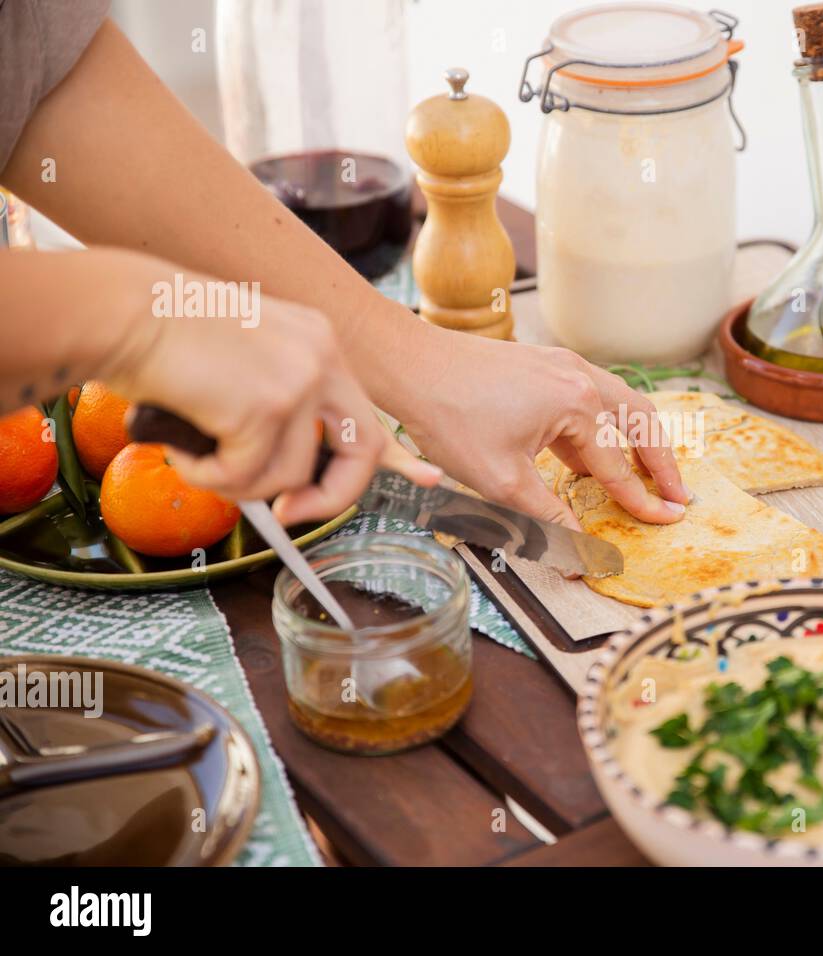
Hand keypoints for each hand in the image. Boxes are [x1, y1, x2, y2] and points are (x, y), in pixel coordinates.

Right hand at [110, 286, 439, 522]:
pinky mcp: (269, 405)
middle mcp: (321, 356)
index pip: (370, 409)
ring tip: (196, 454)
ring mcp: (300, 379)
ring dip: (239, 484)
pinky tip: (182, 447)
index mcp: (318, 343)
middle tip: (288, 514)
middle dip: (330, 497)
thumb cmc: (161, 340)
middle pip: (362, 452)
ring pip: (291, 475)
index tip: (429, 478)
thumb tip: (285, 482)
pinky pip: (247, 477)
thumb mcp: (240, 368)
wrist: (121, 313)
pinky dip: (209, 478)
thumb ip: (275, 412)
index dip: (400, 454)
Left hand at [403, 332, 689, 529]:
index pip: (619, 465)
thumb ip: (548, 518)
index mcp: (579, 405)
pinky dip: (607, 425)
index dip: (643, 500)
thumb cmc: (451, 418)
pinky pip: (593, 396)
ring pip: (621, 403)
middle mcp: (582, 378)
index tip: (669, 519)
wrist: (411, 366)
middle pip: (641, 421)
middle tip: (678, 494)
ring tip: (652, 472)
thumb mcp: (502, 481)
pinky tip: (597, 453)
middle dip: (662, 461)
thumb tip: (579, 552)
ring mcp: (565, 365)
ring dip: (640, 439)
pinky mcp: (546, 364)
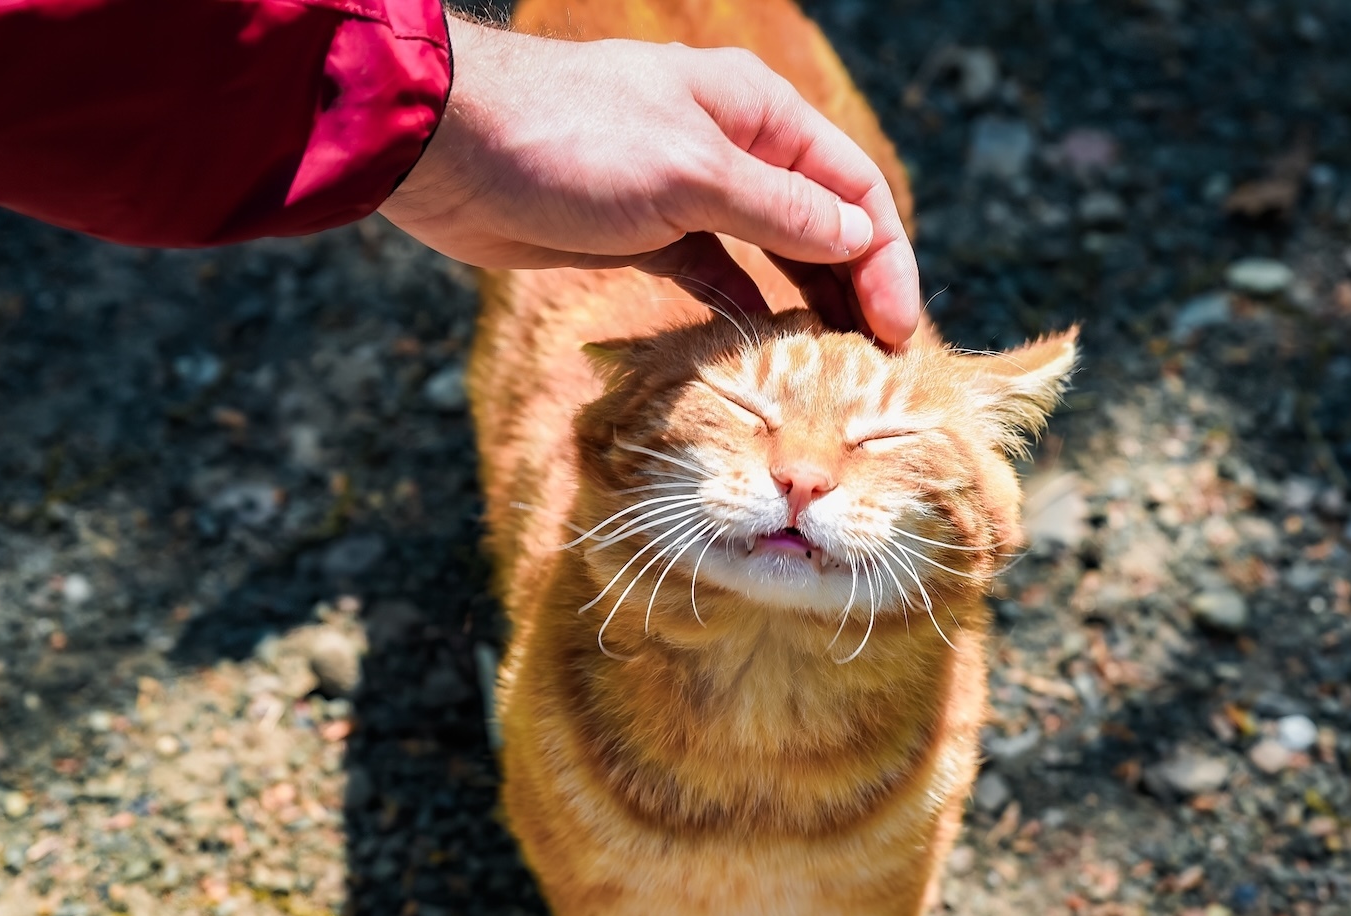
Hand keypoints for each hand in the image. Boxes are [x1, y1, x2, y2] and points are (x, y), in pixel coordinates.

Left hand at [378, 15, 919, 346]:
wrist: (450, 152)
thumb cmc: (573, 141)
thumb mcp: (691, 174)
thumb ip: (778, 212)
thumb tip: (857, 239)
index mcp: (757, 111)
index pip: (852, 187)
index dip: (886, 259)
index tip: (900, 331)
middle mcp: (733, 147)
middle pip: (820, 223)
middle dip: (855, 288)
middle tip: (880, 367)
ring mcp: (688, 192)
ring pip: (772, 254)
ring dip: (806, 306)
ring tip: (835, 369)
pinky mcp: (644, 235)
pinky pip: (717, 277)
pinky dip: (745, 312)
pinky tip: (767, 355)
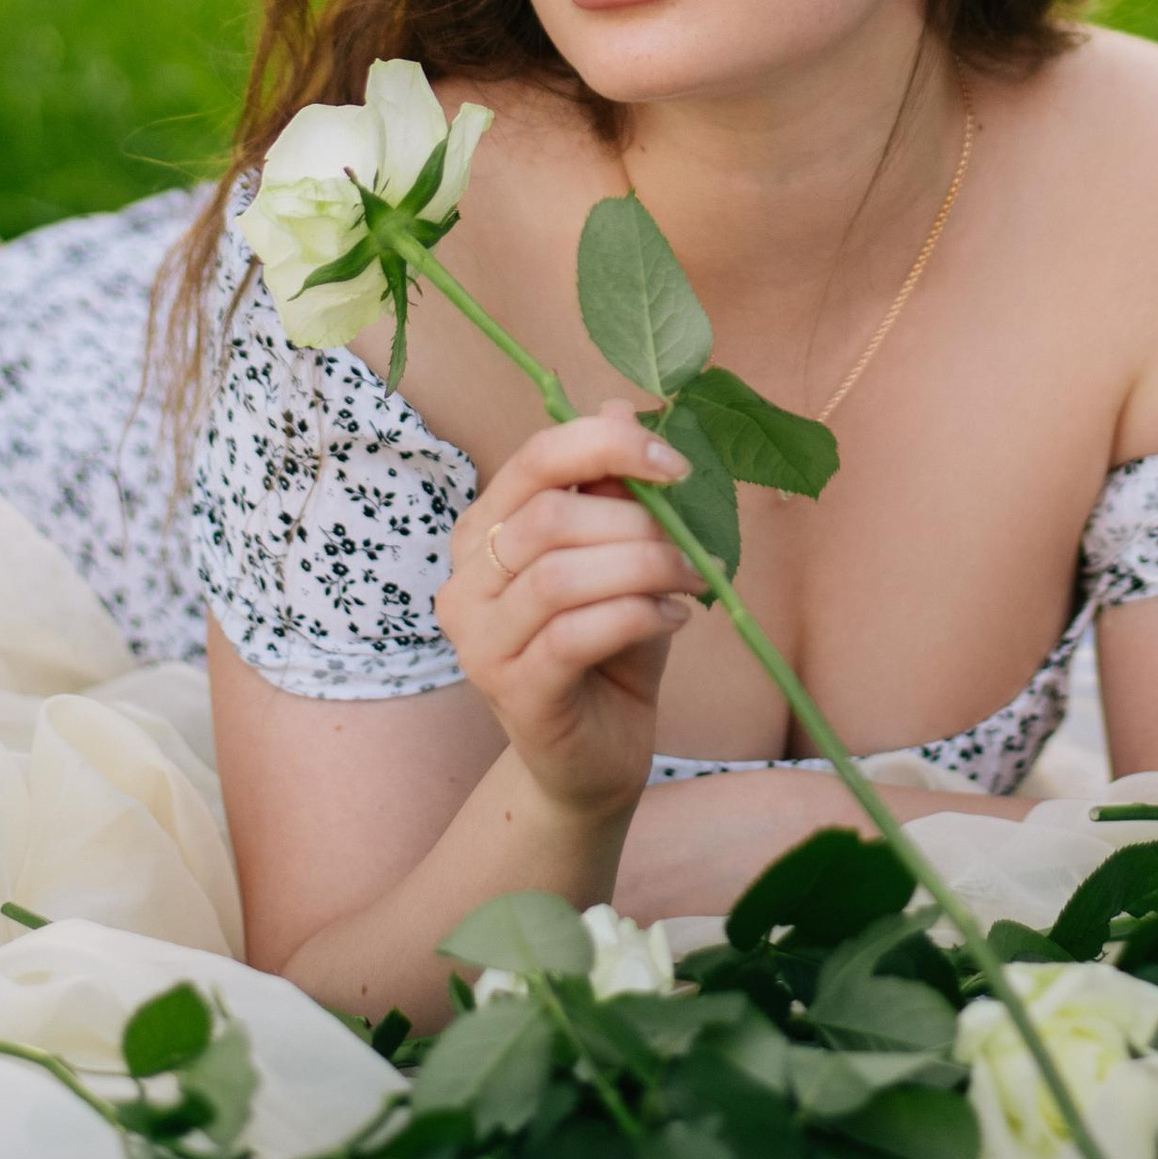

→ **Assignment**: Leaving the pictures out, give again word for word each line from the one holding "ring mcp: (300, 379)" through the end of the records.

→ **Reply to the exercise**:
ring mcp: (300, 379)
ring dip: (239, 484)
pinky tip: (182, 447)
index mcp: (318, 343)
middle tip: (288, 514)
middle dip: (330, 497)
thumb cmc: (161, 340)
middle pip: (362, 452)
ring pip: (291, 475)
index tip: (429, 478)
thumb tip: (285, 482)
pinky pip: (247, 477)
thumb mcp: (240, 368)
wrist: (121, 313)
pinky dip: (209, 478)
thumb ip: (275, 412)
index dip: (400, 454)
Left hand at [403, 332, 689, 529]:
index pip: (619, 465)
thumb ip: (548, 518)
index mcp: (579, 405)
pinky dip: (607, 425)
index dip: (643, 500)
thumb cmc: (451, 418)
pinky pip: (593, 396)
ring pip: (621, 403)
middle mcp: (582, 378)
index tip: (669, 519)
wrist: (411, 366)
middle pip: (641, 421)
middle tip: (678, 494)
ring tip: (652, 472)
thumb mcp: (502, 481)
pinky tip: (597, 453)
middle dip: (662, 461)
thumb tip: (579, 552)
ring mcp: (565, 365)
ring dip: (640, 439)
pinky mcp: (546, 364)
Hand keypoints for each hand in the image. Boxes are [x1, y1, x2, y2] and points are (x, y), in pixel coordinates.

Left hand at [378, 15, 919, 346]:
wrist: (450, 152)
thumb cmc: (573, 141)
thumb mcp: (691, 174)
thumb ip: (778, 212)
thumb tip: (857, 239)
index mcp: (757, 111)
index pip: (852, 187)
index dip: (886, 259)
index tip: (900, 331)
middle mcp: (733, 147)
middle pip: (820, 223)
middle dip: (855, 288)
middle tip: (880, 367)
ring mcp: (688, 192)
ring pip: (772, 254)
ring dip: (806, 306)
ring tip: (835, 369)
pinky mcp: (644, 235)
pinky pip: (717, 277)
pinky dip: (745, 312)
pinky tip: (767, 355)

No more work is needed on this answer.